Thank you for the opportunity to be here today to share the small business owner perspective on premium increases to the Canada pension plan. You should have a slide presentation in front of you that I'd like to walk you through in the next few minutes.
As many members know, CFIB is a not-for-profit, non-partisan organization, representing more than 109,000 small and medium-sized businesses across Canada. Our members represent all sectors of the economy and are found in every region of the country. It's important to remember that Canada's SMEs employ 70% of Canadians working in the private sector, are responsible for the bulk of new job creation, and represent about half of Canada's GDP. Addressing issues of importance to them can have a widespread impact on job creation and the economy.

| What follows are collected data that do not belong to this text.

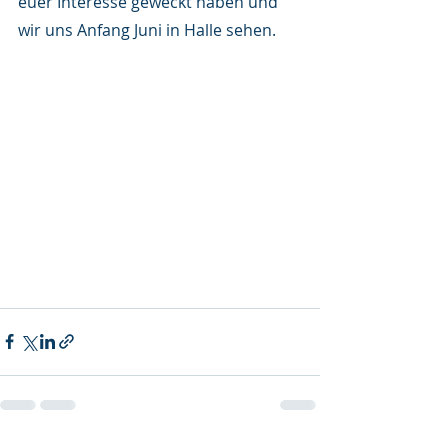
euer Interesse geweckt haben und 
wir uns Anfang Juni in Halle sehen.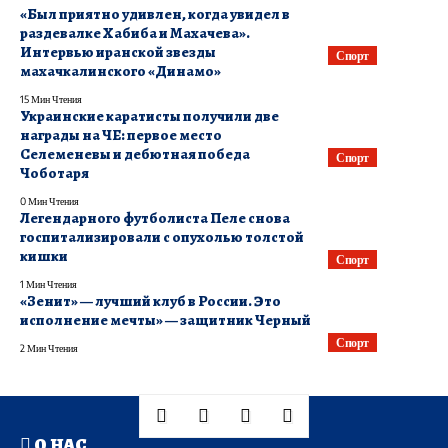
«Был приятно удивлен, когда увидел в
раздевалке Хабиба и Махачева».
Интервью иранской звезды
Спорт
махачкалинского «Динамо»
15 Мин Чтения
Украинские каратисты получили две
награды на ЧЕ: первое место
Селеменевы и дебютная победа
Спорт
Чоботаря
0 Мин Чтения
Легендарного футболиста Пеле снова
госпитализировали с опухолью толстой
кишки
Спорт
1 Мин Чтения
«Зенит» — лучший клуб в России. Это
исполнение мечты» — защитник Черный
Спорт
2 Мин Чтения
О НАС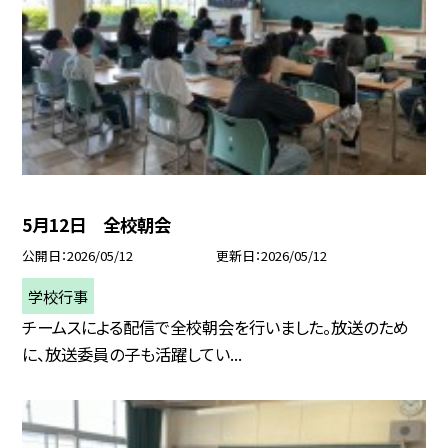
5月12日 全校朝会
公開日
2026/05/12
更新日
2026/05/12
学校行事
チームスによる配信で全校朝会を行いました。放送のため
に、放送委員の子も活躍してい...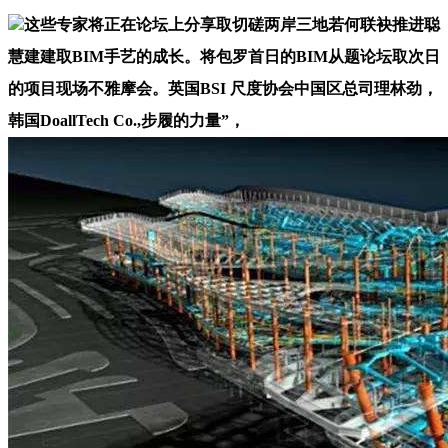
这些专家将正在论坛上分享取切磋两岸三地若何联袂推进聪
慧建建取BIM手艺的成长。将包罗首日的BIM从题论坛取次日
的项目现场不雅摩会。英国BSI 尺度协会中国区总司理林劲，
韩国DoallTech Co.,步履的力量”，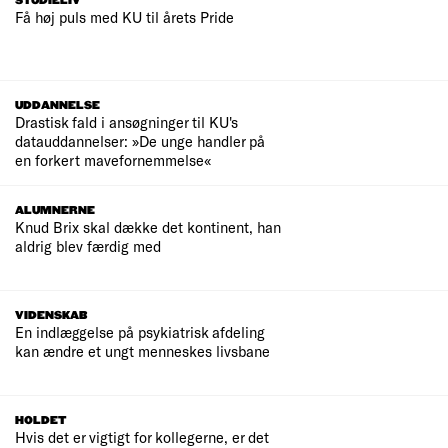
STUDIELIV
Få høj puls med KU til årets Pride
UDDANNELSE
Drastisk fald i ansøgninger til KU's
datauddannelser: »De unge handler på
en forkert mavefornemmelse«
ALUMNERNE
Knud Brix skal dække det kontinent, han
aldrig blev færdig med
VIDENSKAB
En indlæggelse på psykiatrisk afdeling
kan ændre et ungt menneskes livsbane
HOLDET
Hvis det er vigtigt for kollegerne, er det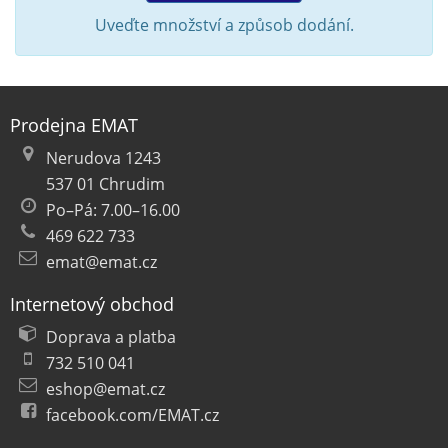
Uveďte množství a způsob dodání.
Prodejna EMAT
Nerudova 1243
537 01 Chrudim
Po–Pá: 7.00–16.00
469 622 733
emat@emat.cz
Internetový obchod
Doprava a platba
732 510 041
eshop@emat.cz
facebook.com/EMAT.cz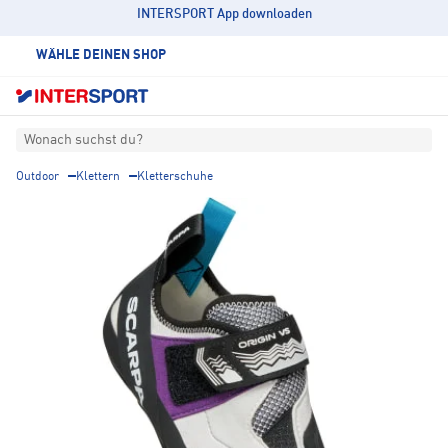
INTERSPORT App downloaden
WÄHLE DEINEN SHOP
Wonach suchst du?
Outdoor
Klettern
Kletterschuhe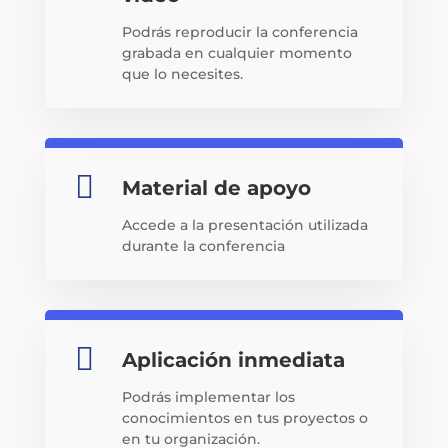
Podrás reproducir la conferencia
grabada en cualquier momento
que lo necesites.

Material de apoyo
Accede a la presentación utilizada
durante la conferencia

Aplicación inmediata
Podrás implementar los
conocimientos en tus proyectos o
en tu organización.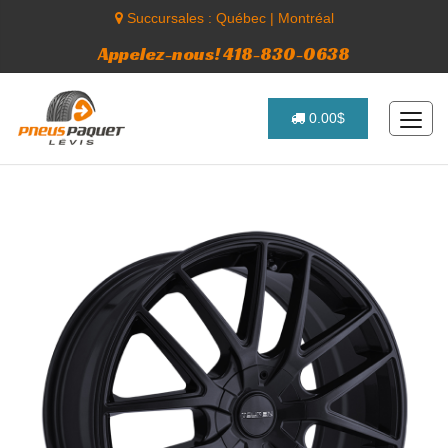
Succursales :
Québec
|
Montréal
Appelez-nous! 418-830-0638
0.00$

The CFIB takes its direction solely from our members through a variety of surveys throughout the year. In all previous member surveys on this topic, a strong majority of our members have told us they will be directly impacted by CPP premium increases.

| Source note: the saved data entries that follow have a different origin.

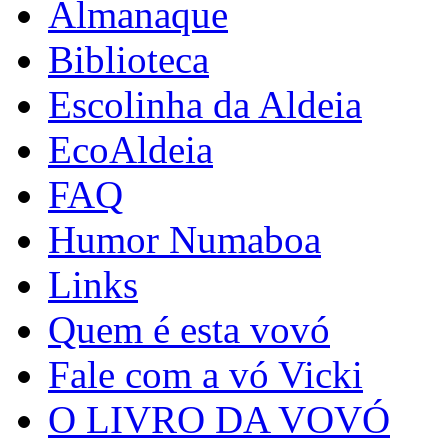
Almanaque
Biblioteca
Escolinha da Aldeia
EcoAldeia
FAQ
Humor Numaboa
Links
Quem é esta vovó
Fale com a vó Vicki
O LIVRO DA VOVÓ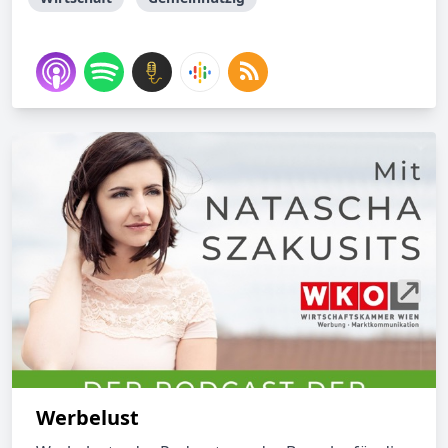
Werbelust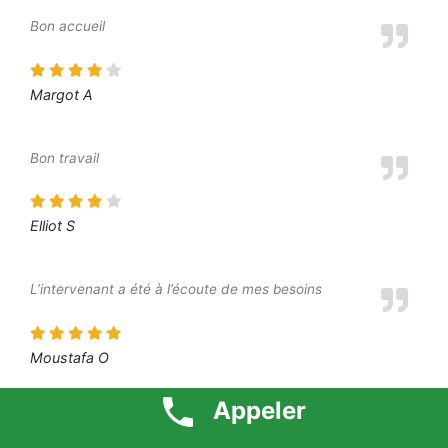
Bon accueil
Margot A
Bon travail
Elliot S
L’intervenant a été à l’écoute de mes besoins
Moustafa O
Appeler
Je suis très content du résultat final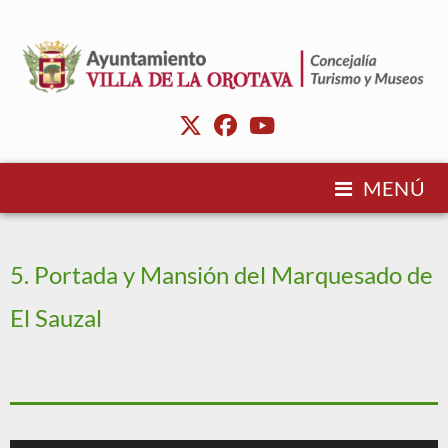
MENÚ
5. Portada y Mansión del Marquesado de
El Sauzal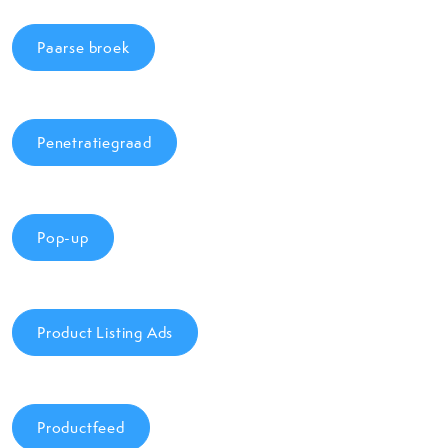
Paarse broek
Penetratiegraad
Pop-up
Product Listing Ads
Productfeed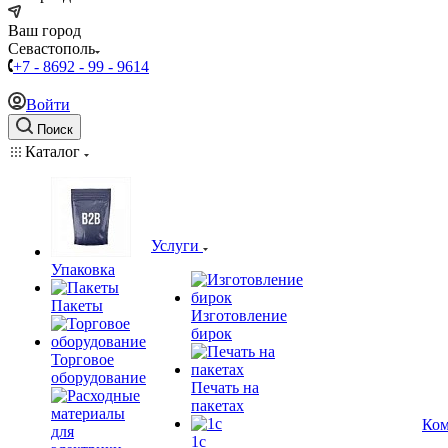
Ваш город
Севастополь
+7 - 8692 - 99 - 9614
Войти
Поиск
Каталог
Услуги
Упаковка
Пакеты
Изготовление
бирок
Торговое
оборудование
Печать на
пакетах
Ком
1c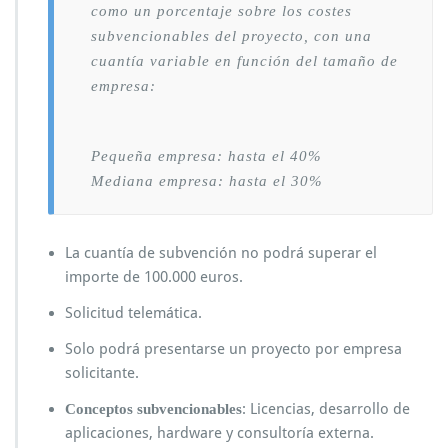
como un porcentaje sobre los costes
subvencionables del proyecto, con una
cuantía variable en función del tamaño de
empresa:
Pequeña empresa: hasta el 40%
Mediana empresa: hasta el 30%
La cuantía de subvención no podrá superar el
importe de 100.000 euros.
Solicitud telemática.
Solo podrá presentarse un proyecto por empresa
solicitante.
: Licencias, desarrollo de
Conceptos subvencionables
aplicaciones, hardware y consultoría externa.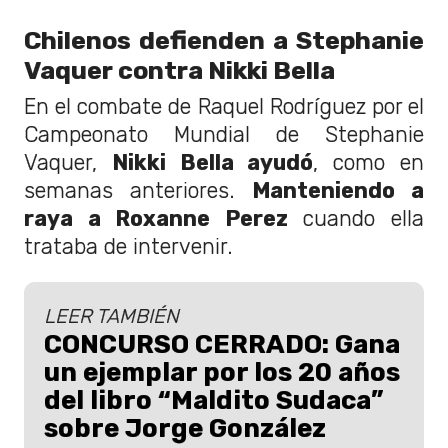
Chilenos defienden a Stephanie
Vaquer contra Nikki Bella
En el combate de Raquel Rodríguez por el
Campeonato Mundial de Stephanie
Vaquer,
Nikki Bella ayudó
, como en
semanas anteriores.
Manteniendo a
raya a Roxanne Perez
cuando ella
trataba de intervenir.
LEER TAMBIÉN
CONCURSO CERRADO: Gana
un ejemplar por los 20 años
del libro “Maldito Sudaca”
sobre Jorge González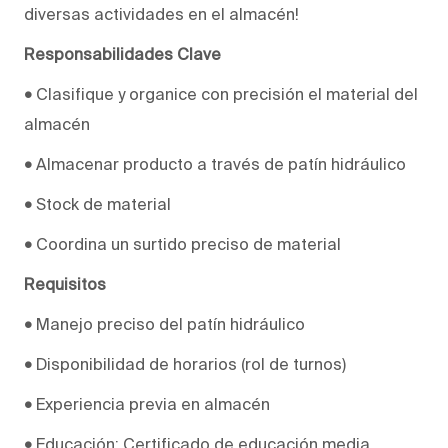
diversas actividades en el almacén!
Responsabilidades Clave
•
Clasifique y organice con precisión el material del
almacén
•
Almacenar producto a través de patín hidráulico
•
Stock de material
•
Coordina un surtido preciso de material
Requisitos
•
Manejo preciso del patín hidráulico
•
Disponibilidad de horarios (rol de turnos)
•
Experiencia previa en almacén
•
Educación: Certificado de educación media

The state of the economy has a big impact on small businesses and the middle class. One of the surveys that CFIB conducts is our monthly business barometer. Our latest barometer shows that small business confidence dropped in October, sitting at 57.7, one point down from its previous barometer in September. Ideally, we want to see this indexed between 65 and 70 when the economy is growing at its full potential.
Although employment plans tend to fluctuate seasonally, this October's downward turn was far sharper than usual. As you see on slide 4, the blue line shows the percentage of respondents planning to hire, and that is 10. The red line is those planning to lay off, which is 21. Normally, we like to see these lines quite far apart, as we did in earlier 2016.

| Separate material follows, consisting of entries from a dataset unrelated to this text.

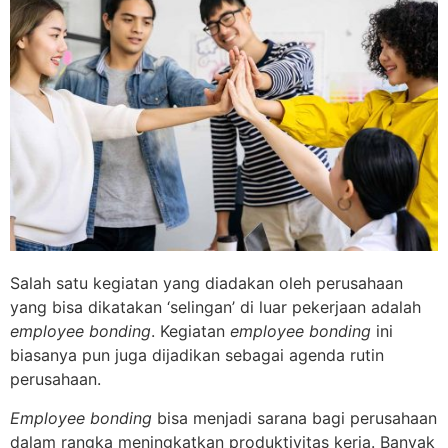
Salah satu kegiatan yang diadakan oleh perusahaan
yang bisa dikatakan ‘selingan’ di luar pekerjaan adalah
employee bonding
. Kegiatan
employee bonding
ini
biasanya pun juga dijadikan sebagai agenda rutin
perusahaan.
Employee bonding
bisa menjadi sarana bagi perusahaan
dalam rangka meningkatkan produktivitas kerja. Banyak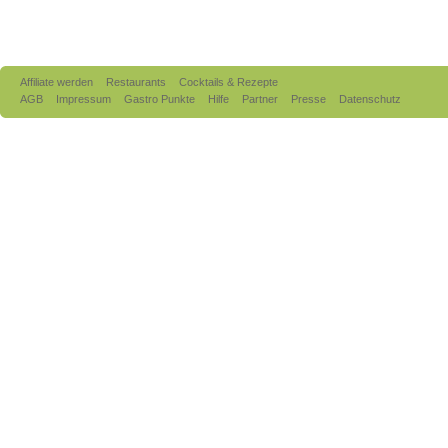
Affiliate werden
Restaurants
Cocktails & Rezepte
AGB
Impressum
Gastro Punkte
Hilfe
Partner
Presse
Datenschutz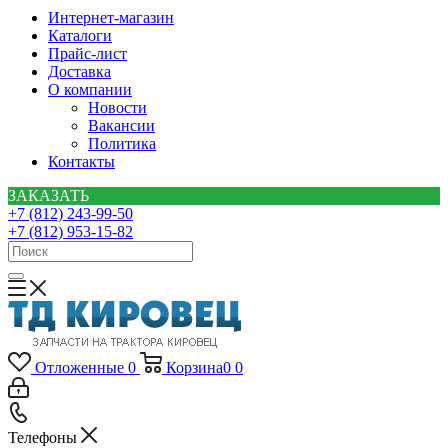
Интернет-магазин
Каталоги
Прайс-лист
Доставка
О компании
Новости
Вакансии
Политика
Контакты
ЗАКАЗАТЬ
+7 (812) 243-99-50
+7 (812) 953-15-82
Отложенные
0
Корзина
0
0
Телефоны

Like many other government programs, the biggest issue around CPP increases is awareness. As you can see, 40% of Canadians think the government pays into their portion of CPP, and nearly three-quarters of Canadians don't realize that current retirees will not benefit from the proposed expansion. In fact, nearly one-quarter of current retirees wrongly believe that they will see larger CPP benefits as a result of the proposed expansion. It is unclear to most Canadians that it will take up to 40 years of increased premiums in order for a worker to see the full impact of these increases in their CPP benefits.
Small business owners don't have money hiding under the mattress waiting for government tax hikes. If CPP/QPP is increased, even if it results in higher future benefits, two-thirds of business owners indicated they would feel pressure to freeze or cut salaries, while nearly half would be forced to reduce investments in their businesses. This impact comes at a time when the government is trying to encourage innovation, investment in business, and job creation in small firms.
Employed Canadians also oppose a CPP hike. Nearly 70% indicated they opposed an increase if the consequences meant a freeze in their wages or salary, while 83% were opposed to the plan if increases led to a cut in their wages or salary.
As you can see, if employed Canadians had extra money to save for retirement, they would first invest in RRSPs and TFSAs over other savings vehicles such as the CPP/QPP. Small business employers also favour such saving vehicles if they have the opportunity to contribute toward the retirement savings of their employees.
If the government is trying to help Canadians save more for retirement, only 18% of Canadians are choosing mandatory CPP increases. There is a variety of other options available, including reducing taxes, creating new incentives for savings, and allowing employees to voluntarily contribute to their own CPP/QPP. Putting pressure on financial institutions to lower their management fees for retirement savings vehicles is also an important consideration.
It is clear that Canadians are uninformed about CPP and want the government to consult with them before proceeding with their plans to expand. Nearly 80% of Canadians, many of whom form the middle class, want to share their views with government. Small business owners also want the opportunity to engage with government on this issue, as 90% of them indicated.
We strongly recommend that the federal government encourage their provincial counterparts to engage in consultation. We also ask the federal government to recall their promise made in budget 2016, where they said, “The Government will launch consultations to give Canadians an opportunity to share their views on enhancing the Canada Pension Plan.”
Finally, if the government does intend to go ahead without consulting Canadians, we suggest they adopt the following mitigating measures.
First, they exempt the first $27,000 of income from additional CPP increases, similar to what the Quebec government is proposing. Second, they could offer up tax savings by sticking to their promise to reduce the small business tax rate. Third, they implement a permanent, lower El rate for small businesses. Lastly, they exempt self-employed Canadians, who pay double the amount of CPP, from these increases.
This concludes my remarks. Thank you for the opportunity. I'm happy to take your questions.